It really is amazing how many similarities I see between my real estate investing business and fly fishing. Actually, any fishing. For example; if I told you I like to buy houses, it would be too obtuse to understand. 'Houses' is a such a broad word. It would be better if I told you specifically what type of houses I like to buy wouldn't it? Just like fishing, if I told you let's go fishing on Sunday, be ready, I'll pick you up at 9am, you'd have absolutely no idea how to dress or what to bring. What if 'ready' to you meant shorts, a t-shirt, a lounge chair, flip-flops and a surf casting rod, but I took you up in the mountains to fish for trout on a freestone stream? Your flip flops wouldn't do so well on the slimy rocks, your legs would get destroyed by the scrub brush and that surf casting rod might be a bit overkill.
Likewise, if you told me you are a cash buyer and I kept sending you wholesale deals I had on $500,000 houses, but you are a cash buyer only for $150,000 houses or less, you probably wouldn't be too interested or prepared to close on any of those deals. They might be deals, but not to you. Same goes if we reverse that scenario. You want to go out fishing for tuna, and I keep inviting you to catch pan fish - you're probably not interested.

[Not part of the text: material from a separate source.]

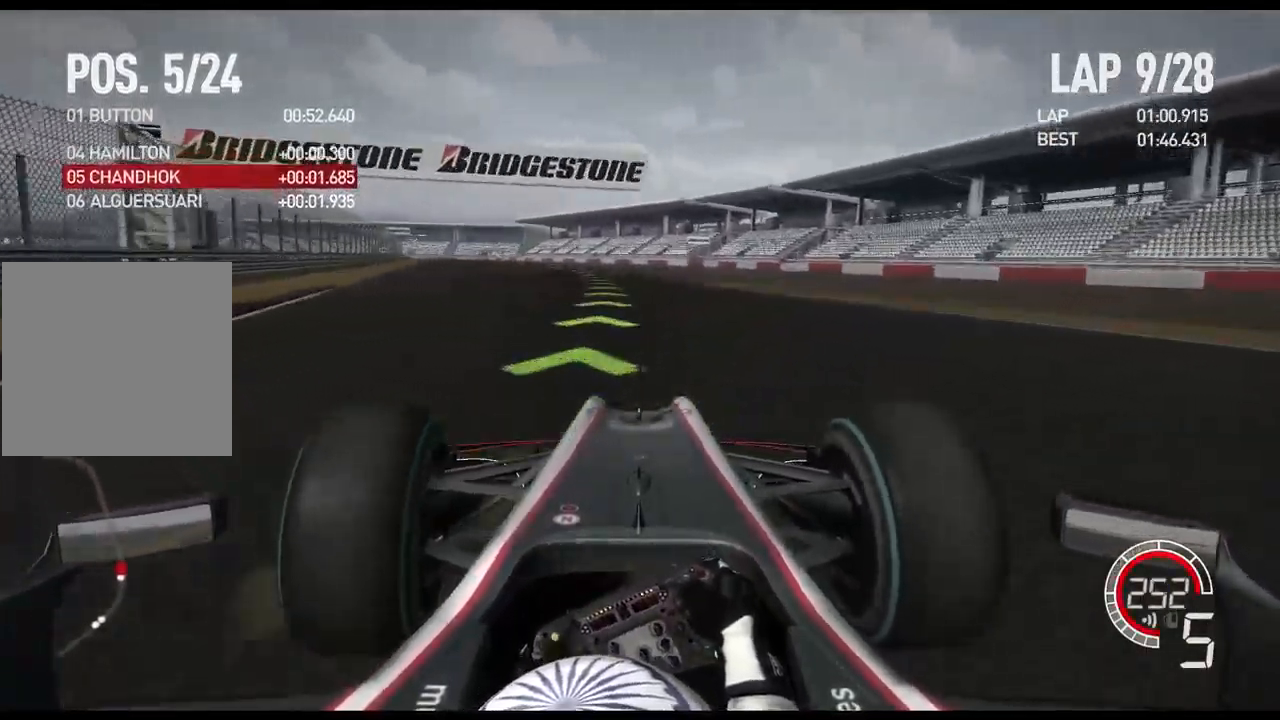
{"buttons": ["R2"], "left_stick": "left", "right_stick": "center", "events": []}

When I fish for steelhead, I bring a heavy rod, typically a 6 wt, with fluorocarbon leader and I dress warm with chest waders. When I fish for trout on freestone streams in the mountains, I bring my 1 wt superfine rod, wear a long sleeve shirt, and typically wet wade with just wading boots and neoprene booties. The hunt determines the gear. When you go 'hunting' for deals, make sure you are determining what exactly you are hunting for before you set out. If you're going after entry level houses, know your product, the typical cost of rehab, what they might sell for in the farm they are in and who your buyer most likely will be. Because you'll never find what you don't look for. Being correctly geared up is the best recipe for success.